Mottled with contained laughter, he stretched his mouth to hers, trying to force the banana into her mouth with his tongue, but she broke away, scattering the food on the floor and down the front of her much spotted smock, while everyone clamored and laughed. Sam himself let out a bellow of laughter, but managed to say,

“Get a floor cloth, Looloo-girl: you ought to do what I say!”

You’re right: If this were Jane Smiley, Sam would be sneaking into the girls’ beds at night. I’m so accustomed to this element in contemporary fiction that in a couple of passages I actually thought this was where Stead was heading. But she’s so good that she shows up our contemporary focus on the incest plot as a sort of cartoon representation of the kind of intimate harm the Sams of the world inflict.

But a part of the book’s genius is that it conveys how mesmerizing Sam can also be, to a child. His invented languages, his blandishments, his rituals and celebrations, his spinning of theories and rich descriptions of the natural world–these constitute both his magic and the source of his authority.

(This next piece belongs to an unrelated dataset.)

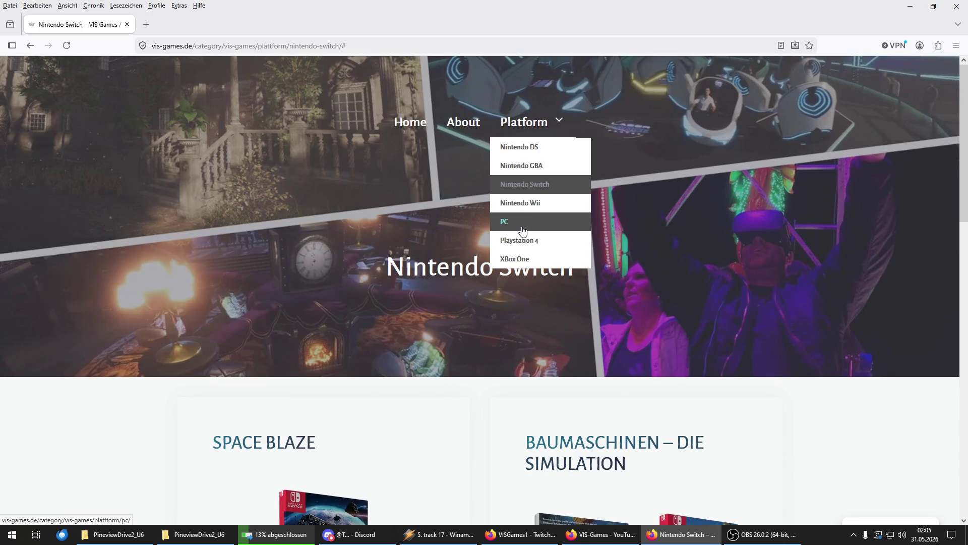
left_click(527, 211)
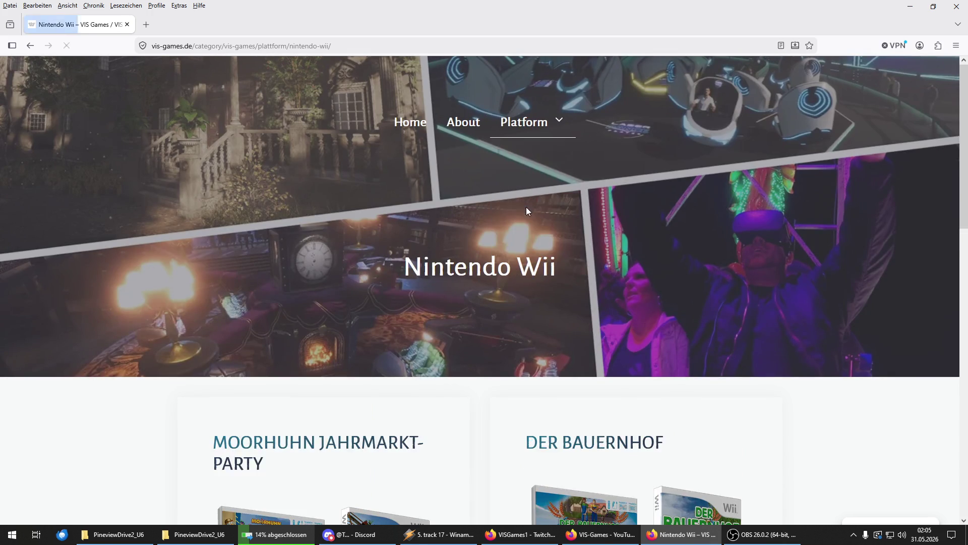
Step: Return to the Nintendo DS game catalogue on vis-games.de
scroll(467, 280, "down", 15)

Henny, of course, has her own bleak magnetism, and I loved Stead’s many descriptions of it:

What a dreary stodgy world of adults the children saw when they went out! And what a moral, high-minded world their father saw! But for Henny there was a wonderful particular world, and when they went with her they saw it: they saw the fish eyes, the crocodile grins, the hair like a birch broom, the mean men crawling with maggots, and the children restless as an eel, that she saw.

But one of my few reservations about the book is wrapped around Henny–wretched, hysterical, sad, unflinching Henny. Stead observes her with something like tender dispassion. But I came to feel there was simply too much of her–too many of her passionate tempers, rendered fortissimo. It has the desired effect, which is to show the battering quality of her fury. But trimming that emphasis by a third would have had the same effect.

And it seemed an odd choice when Stead showed such wily restraint in describing the children’s love for Henny, and hers for them. It is almost tacit, woven in–mostly assumed, just as the world always does with mother love, but a condition of her life that isn’t nearly enough to make up for the rest.

This feels, however, like a quibble about such a big gift of a book. Did you have any reservations, or shall we spend the next few days scaring up as many new Christina Stead readers as we can?